AB'den, Bakan Uraloğlu'nun 'deniz yetki anlaşması' açıklamasına yanıt

Avrupa Birliği (AB) Dış İlişkiler ve Güvenlik Politikası Yüksek Temsilcisi Kaja Kallas, Türkiye'nin, Suriye ile bir deniz yetki anlaşması gibi bir niyeti olmadığını savunarak, kendisine bu güvenceyi Dışişleri Bakanı Hakan Fidan'ın verdiğini ileri sürdü.

Dış Haberler Servisi

Avrupa Birliği (AB) Dış İlişkiler ve Güvenlik Politikası Yüksek Temsilcisi Kaja Kallas, Türkiye-Suriye arasında deniz yetki anlaşması yapılmasına dair açıklamaların gündeme gelmesinin ardından dikkat çeken açıklamalarda bulundu.

Yunan basını Ta Nea'ya konuşan Kallas, AB'nin, Türkiye'nin “Suriye ile Güney Kıbrıs Rum Yönetimi'nin çıkarlarını zedeleyecek bir MEB anlaşması yapma olasılığına nasıl yaklaşacağı” sorusuna, şu yanıtı verdi:

“Deniz bölgesiyle ilgili olarak Türk Dışişleri Bakanı Hakan Fidan ile de bir görüşme yaptım ve bu konuyu kendisine doğrudan sordum. Kendisi bana böyle bir niyetleri olmadığını, bunun temeli olmayan bir söylenti olduğunu ve soruyu kendisine doğrudan sorduğum için sözlerinden şüphe duymam için hiçbir neden olmadığını söyledi.” 

Kallas, “AB'nin, olası böyle bir anlaşmayı önlemek için ne yapması gerektiği” sorusuna ise, “Spekülasyon yapmak istemiyorum. Yapmayacaklarına dair onlardan söz aldım” yanıtını verdi.

“Türkiye'nin, Suriye'deki rolü konusunda endişeli olup olmadığı” sorusunu yanıtlayan Kallas, şunları söyledi:

“Türkiye'nin, Suriye'deki ilişkileri önemli ve tüm bölgesel aktörler Türkiye'nin ne yaptığının farkında. Kürtlerin (terör örgütü PKK'nın Suriye'deki uzantısı YPG/SDG) durumu ve tüm eylemlerin yeni bir kaos yaratmaması gerektiğini söylüyoruz. İstikrarlı bir Suriye; Türkiye'nin, komşu ülkelerin ve AB'nin çıkarınadır.”

NE OLMUŞTU?

24 Aralık 2024'te Ulaştırma ve Altyapı Bakanı Uraloğlu, Suriye ile deniz yetki anlaşması yapılmasının iki ülkenin de etkinliğini artıracağını söyledi.

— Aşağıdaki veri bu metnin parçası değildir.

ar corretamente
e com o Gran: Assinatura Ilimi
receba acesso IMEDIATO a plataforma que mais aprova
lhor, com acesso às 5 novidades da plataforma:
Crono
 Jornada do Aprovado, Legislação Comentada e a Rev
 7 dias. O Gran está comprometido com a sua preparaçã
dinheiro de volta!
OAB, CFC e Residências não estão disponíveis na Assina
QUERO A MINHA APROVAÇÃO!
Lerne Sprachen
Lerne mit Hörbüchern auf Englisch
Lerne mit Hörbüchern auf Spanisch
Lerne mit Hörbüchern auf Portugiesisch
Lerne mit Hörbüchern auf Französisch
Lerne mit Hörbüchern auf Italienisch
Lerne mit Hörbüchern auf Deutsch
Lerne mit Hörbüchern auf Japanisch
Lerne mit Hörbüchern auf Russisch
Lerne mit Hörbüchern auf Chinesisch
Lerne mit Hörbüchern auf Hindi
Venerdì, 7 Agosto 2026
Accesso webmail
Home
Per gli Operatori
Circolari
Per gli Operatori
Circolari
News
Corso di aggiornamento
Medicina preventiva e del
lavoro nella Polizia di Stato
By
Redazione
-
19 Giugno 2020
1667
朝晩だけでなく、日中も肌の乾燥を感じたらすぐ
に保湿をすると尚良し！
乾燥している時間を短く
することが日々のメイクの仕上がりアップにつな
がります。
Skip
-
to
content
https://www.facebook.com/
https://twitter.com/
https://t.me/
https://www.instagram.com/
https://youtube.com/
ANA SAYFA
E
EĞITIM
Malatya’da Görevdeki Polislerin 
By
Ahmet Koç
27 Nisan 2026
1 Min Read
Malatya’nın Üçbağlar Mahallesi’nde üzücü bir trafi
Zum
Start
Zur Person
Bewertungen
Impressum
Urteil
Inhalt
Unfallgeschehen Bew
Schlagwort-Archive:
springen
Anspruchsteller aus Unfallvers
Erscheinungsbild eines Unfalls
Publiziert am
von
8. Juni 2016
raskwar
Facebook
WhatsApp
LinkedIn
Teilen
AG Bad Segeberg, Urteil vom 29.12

Suriye'nin Akdeniz'e açılan önemli bir kapı olduğunu kaydeden Uraloğlu, "Limanlarının neredeyse hiç gelişmediğini biliyoruz. Oralara muhtemelen belli yatırımların yapılması noktasında tespitlerimiz ve gayretlerimiz olacak. Tabii, bir Deniz Yetki Anlaşması, muhtemelen, hani yapalım diye Doğu Akdeniz'deki çıkarlarımızın korunması ve Mavi Vatan konusunda günü geldiğinde orada ilgili kurumlarımız vaziyet alacaktır. Ticaret noktasında esasında Şam'ın Suriye'nin bir tarihi var. Onu yeniden canlandırma adına biz de elimizden geleni yapacağız" ifadelerini kullandı.

Böyle bir anlaşmanın hem Suriye'nin hem Türkiye'nin etkinlik ve yetkinliğini artıracağını belirten Uraloğlu, "Oradaki petrol ve hidrokarbon arama noktasında, uluslararası hukuku da dikkate alarak, her türlü yetkiyi iki ülke olarak paylaşmış oluruz ya da genişletmiş oluruz. Tabii, orada öncelikle bir otoritenin kurulması lazım. Bakın orada memurların maaşlarının verilmesi lazım. Silahlı grupların silah bırakması ile ilgili gündem var. Bu, kesinlikle gündemde olur ama bugünün gündemi olduğunu söylersek çok doğru olmaz" dedi.